Who will interpret "Islamic law", or formulate those laws?
A secular judge? Secular politicians?
Historically, the actual rulers of Islamic states and their subordinate governors (the "executive branch", if you will) has been composed of people who were, of course, devout Muslims, but who weren't members of the
Ulama. That is, the people responsible for making decisions of statecraft, military decisions, even sometimes basic judicial decisions (to an extent...this could and did vary) were not theologians, and didn't make any decisions about points of Islamic law. However, the decisions of these rulers did have to be in line with the
fatwa issued by those actual theologians, and the governors and rulers were often advised by councils of
fuqaha and such.
A really rough comparison would be how the medieval European nobility were not members of the clergy, but still had to rule in line with the principles of Christianity as interpreted and handed down by the clergy, and had to obey Papal and even Episcopal rulings, with high-ranking members of the Church often acting in an advisory capacity when the ruler was making a decision. This isn't an
exact comparison, since the church/state separation happened in European Christianity in a way that it really didn't in Islam, but it at least gives you an idea of how non-clerical rulers can rule according to theological dictates, without those clerics being the actual rulers themselves.
Where Khomeinism diverged from the above pattern was in taking the old Shia principle of
veliyat-e-faqih (though it's not
really all that old) which says that only the
fuqaha, or Islamic theologians who are trained in and focus specifically on the legalistic aspects of that theology (ie, what you can and can't do, as opposed to general theological questions like "what's heaven like") can make rulings and changes to those legalistic theological aspects, and expanding it to cover
everything. That is, instead of merely determining who can be married and deciding legal disputes according to
sharia and letting a non-clerical ruler handle things like military campaigns or opening a new trade route with a neighboring territory,
all of those things would now be handled by one person. And that one person would be a trained and capable
Alim, making the sole and definitive decisions regarding
everything for the entire nation.
As another really really rough comparison, think about the US governmental division of powers. The President is not a member of either Congress or the Supreme Court, but while he can act independently to a degree, his freedom of action is constrained by what Congress instructs and what the Supreme Court interprets. In the style of Islamic rule apparently envisioned by the Brotherhood, simply replace the Supreme Court (and possibly Congress...the Brotherhood has waffled over the years on just how much democracy their hoped-for New Caliphate will actually contain) with a body of Islamic clerics and theologians. Now contrast that to a governmental structure like Iran, which replaces all
three with, effectively, the Pope, who can rule on anything from the legality of a law to who the army is going to invade, all on his own accord.

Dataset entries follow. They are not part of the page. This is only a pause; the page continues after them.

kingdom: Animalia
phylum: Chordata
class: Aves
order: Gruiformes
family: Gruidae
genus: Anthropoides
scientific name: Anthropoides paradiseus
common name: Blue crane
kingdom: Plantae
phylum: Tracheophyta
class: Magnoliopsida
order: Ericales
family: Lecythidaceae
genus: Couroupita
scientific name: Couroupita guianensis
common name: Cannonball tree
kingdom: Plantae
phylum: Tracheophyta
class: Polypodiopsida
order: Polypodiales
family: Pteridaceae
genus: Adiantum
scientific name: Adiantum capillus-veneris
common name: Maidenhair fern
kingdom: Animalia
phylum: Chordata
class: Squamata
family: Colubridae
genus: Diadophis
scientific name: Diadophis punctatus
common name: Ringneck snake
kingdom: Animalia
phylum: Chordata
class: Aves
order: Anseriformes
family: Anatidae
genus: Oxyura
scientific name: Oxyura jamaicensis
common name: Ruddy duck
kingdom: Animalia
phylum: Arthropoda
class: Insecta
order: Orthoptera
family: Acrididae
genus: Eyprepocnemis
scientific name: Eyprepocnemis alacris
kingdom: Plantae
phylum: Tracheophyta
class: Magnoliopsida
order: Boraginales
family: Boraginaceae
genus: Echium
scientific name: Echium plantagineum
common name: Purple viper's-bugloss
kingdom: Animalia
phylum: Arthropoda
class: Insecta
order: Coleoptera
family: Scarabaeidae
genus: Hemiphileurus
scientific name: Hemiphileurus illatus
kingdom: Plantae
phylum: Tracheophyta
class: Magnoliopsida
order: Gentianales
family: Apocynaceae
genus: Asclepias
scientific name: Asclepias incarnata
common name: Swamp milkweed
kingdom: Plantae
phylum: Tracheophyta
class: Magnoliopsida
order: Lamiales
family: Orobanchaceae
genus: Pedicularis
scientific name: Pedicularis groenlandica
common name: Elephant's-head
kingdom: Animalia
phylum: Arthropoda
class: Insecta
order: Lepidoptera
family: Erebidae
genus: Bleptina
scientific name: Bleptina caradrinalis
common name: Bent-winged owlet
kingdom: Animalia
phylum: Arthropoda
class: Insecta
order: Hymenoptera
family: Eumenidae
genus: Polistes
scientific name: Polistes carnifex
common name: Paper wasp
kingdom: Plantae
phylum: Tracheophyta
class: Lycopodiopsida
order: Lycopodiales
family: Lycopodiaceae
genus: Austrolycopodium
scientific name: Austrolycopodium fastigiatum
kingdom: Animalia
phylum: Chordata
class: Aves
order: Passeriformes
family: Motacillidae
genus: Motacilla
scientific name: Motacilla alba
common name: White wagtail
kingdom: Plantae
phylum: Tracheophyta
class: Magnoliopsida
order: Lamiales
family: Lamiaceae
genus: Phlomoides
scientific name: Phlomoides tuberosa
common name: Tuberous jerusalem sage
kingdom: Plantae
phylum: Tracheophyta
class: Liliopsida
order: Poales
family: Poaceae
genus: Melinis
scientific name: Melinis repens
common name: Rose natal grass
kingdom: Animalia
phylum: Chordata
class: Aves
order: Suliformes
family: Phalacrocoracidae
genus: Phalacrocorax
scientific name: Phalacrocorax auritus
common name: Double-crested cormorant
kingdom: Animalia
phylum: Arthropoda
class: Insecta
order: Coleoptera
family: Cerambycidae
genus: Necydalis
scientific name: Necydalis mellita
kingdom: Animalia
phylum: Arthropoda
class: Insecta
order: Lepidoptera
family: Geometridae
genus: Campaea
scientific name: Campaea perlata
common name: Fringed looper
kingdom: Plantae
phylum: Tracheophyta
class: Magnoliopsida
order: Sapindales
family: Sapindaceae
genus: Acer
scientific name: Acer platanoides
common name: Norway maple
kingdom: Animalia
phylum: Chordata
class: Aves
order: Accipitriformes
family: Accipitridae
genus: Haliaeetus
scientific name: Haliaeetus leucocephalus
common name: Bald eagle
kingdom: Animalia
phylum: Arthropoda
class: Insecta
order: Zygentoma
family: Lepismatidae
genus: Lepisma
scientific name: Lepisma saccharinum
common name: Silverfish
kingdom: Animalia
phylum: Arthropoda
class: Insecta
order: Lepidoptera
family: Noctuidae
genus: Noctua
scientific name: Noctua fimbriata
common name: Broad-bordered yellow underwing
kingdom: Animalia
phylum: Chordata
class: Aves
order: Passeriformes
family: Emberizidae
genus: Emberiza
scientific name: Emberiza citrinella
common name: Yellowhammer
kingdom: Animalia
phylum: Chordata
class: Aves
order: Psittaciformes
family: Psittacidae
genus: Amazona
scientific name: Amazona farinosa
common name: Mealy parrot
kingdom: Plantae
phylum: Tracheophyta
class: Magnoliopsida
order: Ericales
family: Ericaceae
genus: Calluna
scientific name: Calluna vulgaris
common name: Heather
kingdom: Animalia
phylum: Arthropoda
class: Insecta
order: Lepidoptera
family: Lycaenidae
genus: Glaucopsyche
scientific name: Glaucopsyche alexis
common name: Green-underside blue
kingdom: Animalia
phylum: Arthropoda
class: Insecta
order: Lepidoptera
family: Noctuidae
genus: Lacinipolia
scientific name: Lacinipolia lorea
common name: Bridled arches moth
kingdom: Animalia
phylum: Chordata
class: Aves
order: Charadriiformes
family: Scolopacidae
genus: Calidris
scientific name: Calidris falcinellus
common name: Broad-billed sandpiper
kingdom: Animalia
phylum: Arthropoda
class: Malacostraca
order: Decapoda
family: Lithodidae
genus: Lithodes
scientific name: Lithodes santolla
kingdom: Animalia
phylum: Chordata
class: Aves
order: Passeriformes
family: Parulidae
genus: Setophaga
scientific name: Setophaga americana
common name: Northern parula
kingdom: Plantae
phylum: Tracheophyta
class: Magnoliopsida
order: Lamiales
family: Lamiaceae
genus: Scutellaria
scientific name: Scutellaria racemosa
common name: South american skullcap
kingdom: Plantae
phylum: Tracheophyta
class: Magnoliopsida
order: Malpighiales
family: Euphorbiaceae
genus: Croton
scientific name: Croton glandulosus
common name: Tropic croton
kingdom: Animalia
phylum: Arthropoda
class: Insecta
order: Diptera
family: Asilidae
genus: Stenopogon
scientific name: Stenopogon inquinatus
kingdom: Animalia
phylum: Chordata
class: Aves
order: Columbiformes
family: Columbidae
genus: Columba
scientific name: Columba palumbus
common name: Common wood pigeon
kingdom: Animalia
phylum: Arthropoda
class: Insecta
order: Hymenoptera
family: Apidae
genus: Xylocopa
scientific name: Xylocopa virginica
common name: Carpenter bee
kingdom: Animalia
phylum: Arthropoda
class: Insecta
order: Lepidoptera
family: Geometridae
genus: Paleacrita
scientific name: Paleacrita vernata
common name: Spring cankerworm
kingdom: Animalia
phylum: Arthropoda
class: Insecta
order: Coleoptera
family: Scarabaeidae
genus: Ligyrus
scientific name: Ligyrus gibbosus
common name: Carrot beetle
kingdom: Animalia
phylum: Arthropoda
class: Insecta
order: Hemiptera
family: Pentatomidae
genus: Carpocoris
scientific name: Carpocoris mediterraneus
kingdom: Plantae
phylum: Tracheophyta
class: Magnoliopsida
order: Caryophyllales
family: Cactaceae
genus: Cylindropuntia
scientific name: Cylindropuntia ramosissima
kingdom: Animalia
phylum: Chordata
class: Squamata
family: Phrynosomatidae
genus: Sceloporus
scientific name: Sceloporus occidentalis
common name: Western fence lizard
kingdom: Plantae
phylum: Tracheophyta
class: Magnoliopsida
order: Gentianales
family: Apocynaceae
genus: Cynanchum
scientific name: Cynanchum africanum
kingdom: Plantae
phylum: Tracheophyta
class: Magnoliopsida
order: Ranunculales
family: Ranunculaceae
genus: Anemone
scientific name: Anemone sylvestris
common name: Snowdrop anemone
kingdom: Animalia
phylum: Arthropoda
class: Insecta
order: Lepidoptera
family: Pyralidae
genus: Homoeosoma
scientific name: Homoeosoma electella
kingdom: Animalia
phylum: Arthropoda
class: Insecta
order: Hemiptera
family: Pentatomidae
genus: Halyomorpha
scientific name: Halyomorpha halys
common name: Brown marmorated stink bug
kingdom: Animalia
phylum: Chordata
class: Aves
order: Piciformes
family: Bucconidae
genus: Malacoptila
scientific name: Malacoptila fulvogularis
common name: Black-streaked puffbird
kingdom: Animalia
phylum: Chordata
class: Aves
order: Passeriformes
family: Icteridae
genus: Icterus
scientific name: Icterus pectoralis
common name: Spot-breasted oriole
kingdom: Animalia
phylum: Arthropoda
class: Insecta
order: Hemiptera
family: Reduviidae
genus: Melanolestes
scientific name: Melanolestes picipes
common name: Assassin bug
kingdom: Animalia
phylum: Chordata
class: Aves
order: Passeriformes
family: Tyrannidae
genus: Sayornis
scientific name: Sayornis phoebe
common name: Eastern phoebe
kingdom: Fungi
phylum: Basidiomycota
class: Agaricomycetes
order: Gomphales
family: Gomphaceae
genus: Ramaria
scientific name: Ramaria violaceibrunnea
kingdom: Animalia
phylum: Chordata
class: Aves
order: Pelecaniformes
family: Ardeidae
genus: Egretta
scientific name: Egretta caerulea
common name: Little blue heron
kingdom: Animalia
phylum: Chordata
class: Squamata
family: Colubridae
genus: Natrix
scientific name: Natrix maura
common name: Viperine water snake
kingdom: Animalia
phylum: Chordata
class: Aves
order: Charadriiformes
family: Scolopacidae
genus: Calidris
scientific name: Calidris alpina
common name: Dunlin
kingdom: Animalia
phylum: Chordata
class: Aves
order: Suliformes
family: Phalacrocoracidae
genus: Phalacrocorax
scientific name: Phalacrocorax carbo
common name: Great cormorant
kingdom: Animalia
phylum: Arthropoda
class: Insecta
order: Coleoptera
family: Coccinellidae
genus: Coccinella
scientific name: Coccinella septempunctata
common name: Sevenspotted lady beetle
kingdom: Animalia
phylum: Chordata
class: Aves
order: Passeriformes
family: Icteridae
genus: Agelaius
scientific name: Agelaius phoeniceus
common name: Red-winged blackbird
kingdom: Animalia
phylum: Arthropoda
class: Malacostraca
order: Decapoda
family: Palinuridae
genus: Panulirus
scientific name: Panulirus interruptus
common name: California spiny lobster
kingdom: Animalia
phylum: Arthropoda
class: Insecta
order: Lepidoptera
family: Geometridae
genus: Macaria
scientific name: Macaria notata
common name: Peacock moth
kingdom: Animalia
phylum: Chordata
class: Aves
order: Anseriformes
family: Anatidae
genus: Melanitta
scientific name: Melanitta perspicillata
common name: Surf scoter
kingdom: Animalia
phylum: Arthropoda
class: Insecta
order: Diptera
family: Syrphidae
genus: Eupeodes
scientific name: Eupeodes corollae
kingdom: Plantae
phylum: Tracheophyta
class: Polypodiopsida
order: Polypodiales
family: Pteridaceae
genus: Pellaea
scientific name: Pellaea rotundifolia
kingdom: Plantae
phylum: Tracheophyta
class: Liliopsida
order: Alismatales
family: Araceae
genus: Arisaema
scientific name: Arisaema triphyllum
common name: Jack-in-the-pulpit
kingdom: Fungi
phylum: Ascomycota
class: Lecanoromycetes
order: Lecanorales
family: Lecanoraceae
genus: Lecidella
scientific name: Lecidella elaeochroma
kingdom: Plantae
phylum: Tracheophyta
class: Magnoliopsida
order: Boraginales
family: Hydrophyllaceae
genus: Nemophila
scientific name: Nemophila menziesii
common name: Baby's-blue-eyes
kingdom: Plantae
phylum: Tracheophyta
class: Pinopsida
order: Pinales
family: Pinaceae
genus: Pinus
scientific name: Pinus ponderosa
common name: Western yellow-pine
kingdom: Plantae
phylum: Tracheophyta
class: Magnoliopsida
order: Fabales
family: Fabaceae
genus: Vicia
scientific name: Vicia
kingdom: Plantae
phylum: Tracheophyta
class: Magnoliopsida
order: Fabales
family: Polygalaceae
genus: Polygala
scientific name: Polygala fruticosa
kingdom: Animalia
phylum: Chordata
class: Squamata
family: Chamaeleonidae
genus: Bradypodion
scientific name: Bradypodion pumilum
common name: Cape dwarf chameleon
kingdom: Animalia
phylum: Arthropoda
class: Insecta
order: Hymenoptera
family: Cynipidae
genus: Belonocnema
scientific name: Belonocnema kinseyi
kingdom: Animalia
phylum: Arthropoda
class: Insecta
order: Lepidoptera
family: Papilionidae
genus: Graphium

EDIT: I can't believe I overlooked this in all the above, but Saudi Arabia is, in its basic arrangement, similar to what I mean. The monarchs aren't clerics or theologians, and can technically do whatever they want, but the clerics in the judiciary and the advisory in practice constrain the monarch's actions. Saudi Arabia lacks several of the important elements that the Brotherhood hopes to establish in their hypothetical government, however, and the drift of the Salafi impulse is different between the
Ulema of each country, so Egypt under the Brotherhood won't look exactly like Saudi Arabia. But it'll look a lot closer to that than it will to Iran in terms of basic governmental organization.